August 7, 2019
The Transport Workers’ Union has criticised the wage theft of four bus and coach drivers who were ripped off over $46,000, saying the case is the tip of the iceberg in transport.
The Federal Circuit Court imposed a total penalty of $90,000 on Sydney-based Eagle Tours transport company.
“Four hard working bus and coach drivers were paid a flat rate for over a year and were ripped off their pay for the overtime, night work, public holiday and weekend work they did. This is a disgrace but is the tip of the iceberg and is all too common in transport. Transport workers from truck drivers to bus drivers, taxi drivers, rideshare drivers and delivery riders are having their rights taken and their wages stolen,” said TWU National Secretary Michael Kaine.
“In an industry which is by far Australia’s deadliest, it is shameful that the Federal Government is ignoring this problem. The financial pressure on transport workers that results from stolen wages forces them to drive longer hours, speed and skip rest breaks. The Federal Government tore down a road safety watchdog examining these pressures and now we are living with the consequences, both in terms of rip-off working conditions and lives lost in the roads,” Kaine added.
Safe Work Australia data for 2019 shows 28 transport workers have been killed out of a total of 83 people killed at work. In the year to March 2019, 186 people were killed in heavy vehicle crashes including trucks and buses, according to the Bureau of Infrastructure Transport and Regional Economics. Since the road safety watchdog was torn down, 609 people have been killed in truck crashes.

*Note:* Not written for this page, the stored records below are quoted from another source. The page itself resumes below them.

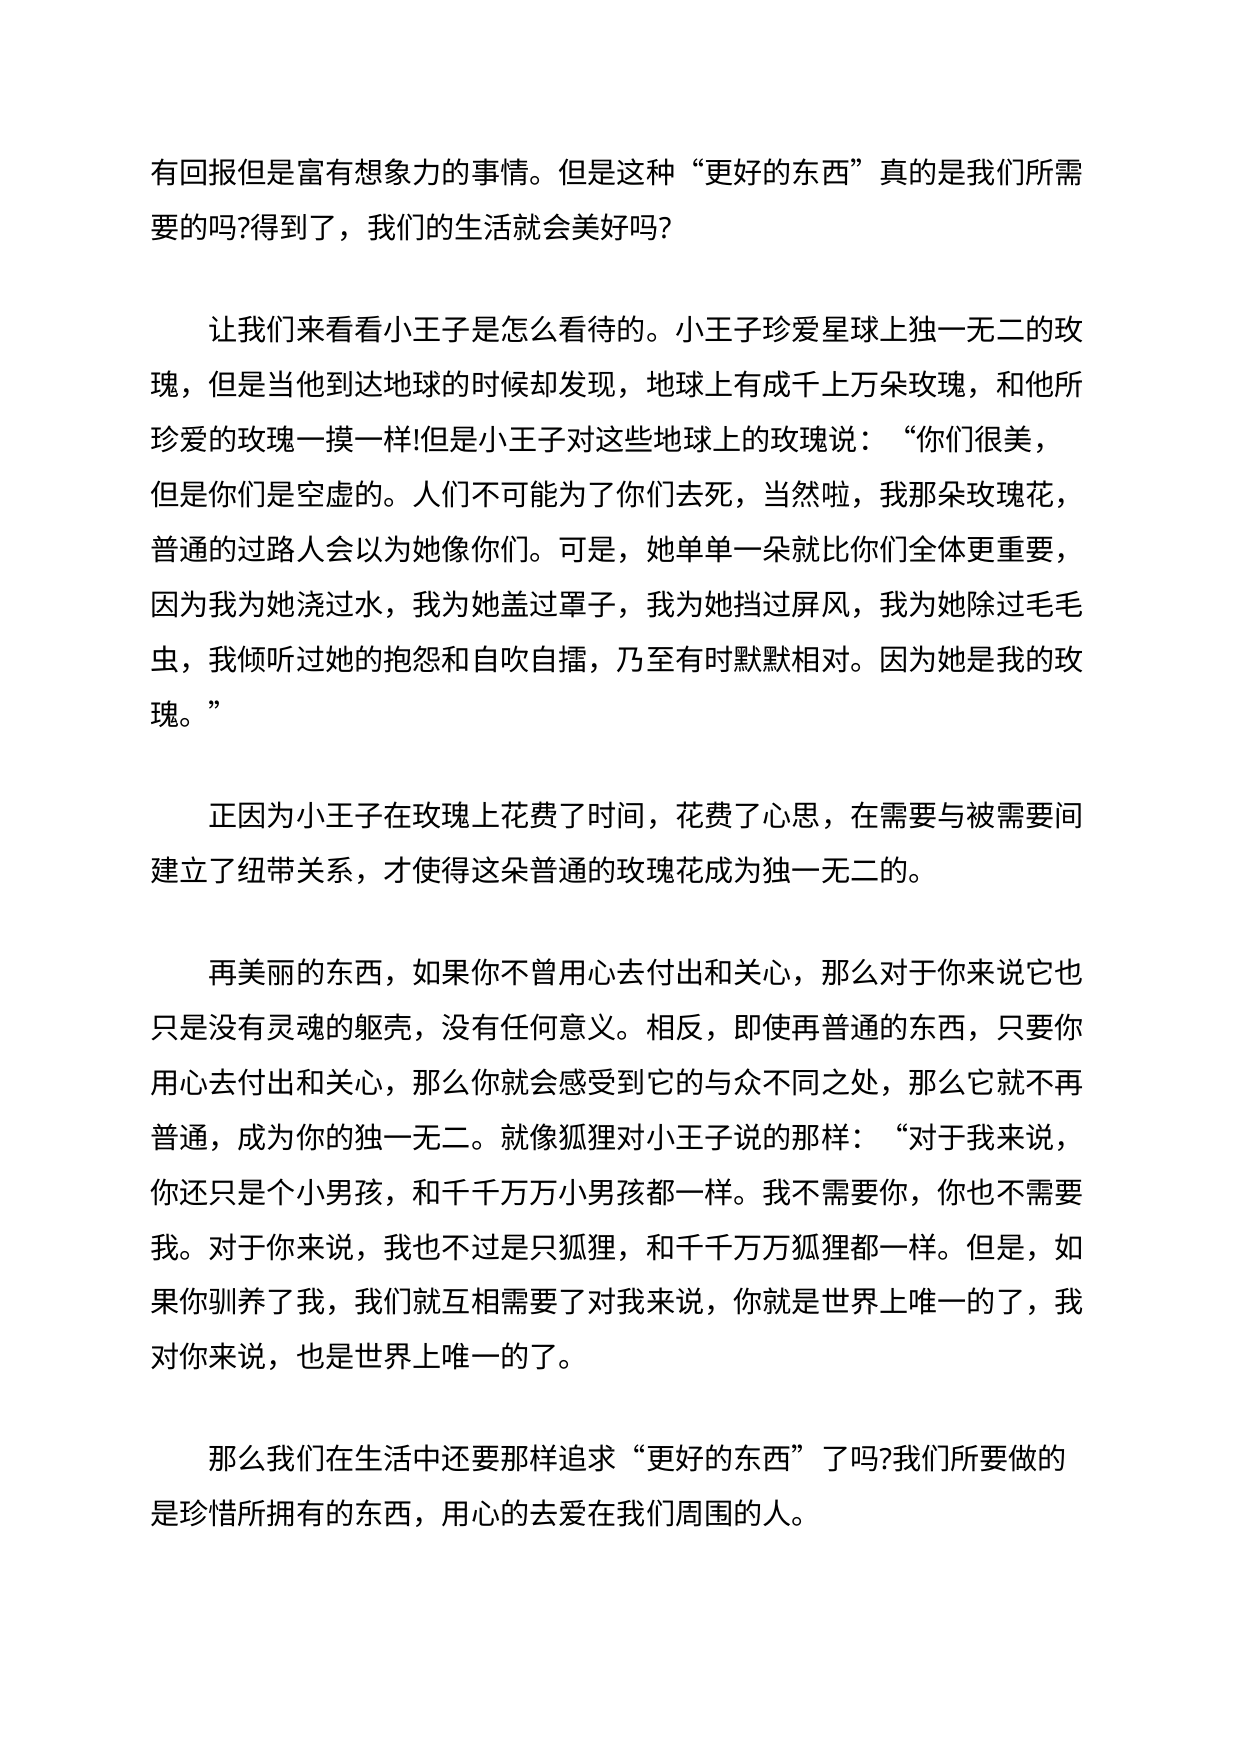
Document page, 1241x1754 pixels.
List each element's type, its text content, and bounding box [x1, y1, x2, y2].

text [150, 150, 1090, 247]
text 再美丽的东西，如果你不曾用心去付出和关心，那么对于你来说它也只是没有灵魂的躯壳，没有任何意义。相反，即使再普通的东西，只要你用心去付出和关心，那么你就会感受到它的与众不同之处，那么它就不再普通，成为你的独一无二。就像狐狸对小王子说的那样：“对于我来说，你还只是个小男孩，和千千万万小男孩都一样。我不需要你，你也不需要我。对于你来说，我也不过是只狐狸，和千千万万狐狸都一样。但是，如果你驯养了我，我们就互相需要了对我来说，你就是世界上唯一的了，我对你来说，也是世界上唯一的了。 [150, 950, 1090, 1376]
text 那么我们在生活中还要那样追求“更好的东西”了吗?我们所要做的是珍惜所拥有的东西，用心的去爱在我们周围的人。 [150, 1436, 1090, 1533]
text 正因为小王子在玫瑰上花费了时间，花费了心思，在需要与被需要间建立了纽带关系，才使得这朵普通的玫瑰花成为独一无二的。 [150, 793, 1090, 890]
text 让我们来看看小王子是怎么看待的。小王子珍爱星球上独一无二的玫瑰，但是当他到达地球的时候却发现，地球上有成千上万朵玫瑰，和他所珍爱的玫瑰一摸一样!但是小王子对这些地球上的玫瑰说：“你们很美，但是你们是空虚的。人们不可能为了你们去死，当然啦，我那朵玫瑰花，普通的过路人会以为她像你们。可是，她单单一朵就比你们全体更重要，因为我为她浇过水，我为她盖过罩子，我为她挡过屏风，我为她除过毛毛虫，我倾听过她的抱怨和自吹自擂，乃至有时默默相对。因为她是我的玫瑰。” [150, 307, 1090, 733]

Truck drivers, the TWU, transport operators and industry associations are meeting in Canberra today to discuss the crisis in the industry, in a forum organised by Senator Glenn Sterle, shadow minister for road safety.
The bus drivers’ wage theft case follows the termination of an enterprise agreement yesterday involving Aerocare/Swissport, which has been underpaying its 3,000 baggage handlers, airport drivers, caterers and cleaners for seven years.
The TWU is planning widespread industrial action next year as 200 enterprise agreements covering 38,000 transport workers expire. The aim of the industrial action is to ensure better, safer transport jobs and to ensure accountability among powerful, wealthy companies at the top of the transport supply chain.